Scientists can now catch gravitational waves better than ever.
Although physicists only observed the first cosmic “cry” in 2015, subsequent improvements in the detectors have opened up more and more of these signals for scientific research. Twins Laser Interferometer Gravity wave observatory (LIGO) detectors in Louisiana and Washington, along with a European partner named Virgo, are currently interrupting other observations for pandemic caused by the corona virus and continually upgrading, but the scientists associated with the project spent time digging into the data to create a new catalog of dozens of gravitational-wave signals discovered during the first half of the observing campaign. joint third, lasting from April to September 2019.
“One key to finding a new gravitational wave signal about every five days in six months is the upgrade and refinement of two LIGO detectors and a Virgo detector,” said Karsten Danzmann, director at the Institute of Gravitational Physics. Max Planck in Germany, said in a statement.
In pictures: Great discoveries about neutron star crashes, gravitational waves and more
In particular, he pointed to new hardware like lasers and mirrors, along with new techniques for reducing background noise. “This increases the volume at which our detector can receive a signal, such as matching neutron star Danzmann said.
According to the researchers associated with the project, better sensitivity allows scientists to capture more gravitational waves, while also being a more diverse signal array.
“When you look at categories, there is one thing in common that all events have: They come from a fusion of compact objects like black hole or neutron star. But if you look closely, they’re all completely different, “said Frank Ohme, a physicist at the Max Planck Institute for Gravitational Physics in Germany, in the statement.
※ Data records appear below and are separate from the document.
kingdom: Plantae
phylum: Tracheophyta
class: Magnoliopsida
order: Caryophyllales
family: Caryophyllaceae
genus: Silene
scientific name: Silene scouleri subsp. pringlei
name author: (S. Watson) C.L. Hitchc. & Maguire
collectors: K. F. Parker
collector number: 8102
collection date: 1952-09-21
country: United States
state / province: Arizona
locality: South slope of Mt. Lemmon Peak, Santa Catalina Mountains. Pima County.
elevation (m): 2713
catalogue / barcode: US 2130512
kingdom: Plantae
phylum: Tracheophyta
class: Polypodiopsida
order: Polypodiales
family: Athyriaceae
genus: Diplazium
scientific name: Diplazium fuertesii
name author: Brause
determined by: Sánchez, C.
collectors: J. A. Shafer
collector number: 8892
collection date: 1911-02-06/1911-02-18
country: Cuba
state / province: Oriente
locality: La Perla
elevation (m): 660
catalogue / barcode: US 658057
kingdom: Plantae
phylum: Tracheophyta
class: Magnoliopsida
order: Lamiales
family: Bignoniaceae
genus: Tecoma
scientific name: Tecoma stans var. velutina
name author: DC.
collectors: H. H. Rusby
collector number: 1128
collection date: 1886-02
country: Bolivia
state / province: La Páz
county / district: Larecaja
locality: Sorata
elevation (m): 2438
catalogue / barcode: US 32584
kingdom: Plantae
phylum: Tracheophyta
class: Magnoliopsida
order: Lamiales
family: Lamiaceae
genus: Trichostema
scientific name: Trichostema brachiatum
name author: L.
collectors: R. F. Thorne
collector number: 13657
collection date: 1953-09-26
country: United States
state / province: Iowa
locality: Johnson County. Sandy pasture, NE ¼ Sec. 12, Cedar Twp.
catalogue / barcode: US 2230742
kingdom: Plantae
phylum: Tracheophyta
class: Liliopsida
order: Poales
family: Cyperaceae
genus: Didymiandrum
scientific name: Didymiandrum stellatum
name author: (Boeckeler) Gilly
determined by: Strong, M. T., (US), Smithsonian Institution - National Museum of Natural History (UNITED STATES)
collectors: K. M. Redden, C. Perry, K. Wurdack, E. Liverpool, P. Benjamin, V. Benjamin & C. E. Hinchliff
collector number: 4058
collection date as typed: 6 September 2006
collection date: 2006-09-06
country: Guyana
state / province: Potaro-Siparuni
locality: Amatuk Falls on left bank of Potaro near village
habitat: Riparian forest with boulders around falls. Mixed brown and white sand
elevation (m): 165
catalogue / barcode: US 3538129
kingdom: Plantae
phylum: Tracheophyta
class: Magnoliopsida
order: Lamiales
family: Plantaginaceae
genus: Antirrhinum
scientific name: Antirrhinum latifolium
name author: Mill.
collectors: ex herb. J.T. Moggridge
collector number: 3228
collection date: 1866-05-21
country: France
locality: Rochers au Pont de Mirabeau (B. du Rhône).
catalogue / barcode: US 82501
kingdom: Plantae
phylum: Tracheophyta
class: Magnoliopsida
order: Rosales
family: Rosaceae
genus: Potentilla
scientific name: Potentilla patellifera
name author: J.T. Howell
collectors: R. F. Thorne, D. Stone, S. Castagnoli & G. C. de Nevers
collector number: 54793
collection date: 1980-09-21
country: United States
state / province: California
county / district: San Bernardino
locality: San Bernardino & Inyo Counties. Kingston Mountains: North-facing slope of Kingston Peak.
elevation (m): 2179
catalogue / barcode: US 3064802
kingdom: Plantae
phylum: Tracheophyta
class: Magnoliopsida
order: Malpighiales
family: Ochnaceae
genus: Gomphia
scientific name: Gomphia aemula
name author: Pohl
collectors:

We are having a richer picture of population by gravitational waves of sources. The masses of these objects span a very wide range of masses, from the range of our sun to more than 90 times their mass, some of them closer to Earth, some of them very far. “
A handful of the 39 findings included in the new release hit headlines, including the first observed deviated black hole merger, merging is first observed to create one medium mass black holeand the first observed merging includes one Objects are within the size range between neutron stars and black holes.
But those were not the only intriguing findings in the batch, the researchers emphasized. One of the findings could represent a small black hole and a neutron star, merged mixture which physicists have been waiting to see. “Unfortunately the signal is quite fuzzy, so we cannot be completely sure,” said Serguei Ossokine, another physicist at the institute.
Another finding, he added, represents the lightest black holes scientists observed have been fused so far – one that is six times the mass of the sun and the other half as large.
And there is still much more data to be studied. The second half of the same observation began in November 2019 and continued until the coronavirus pandemic forced discoverers to send scientific staff home to ensure safety by the end of March 2020.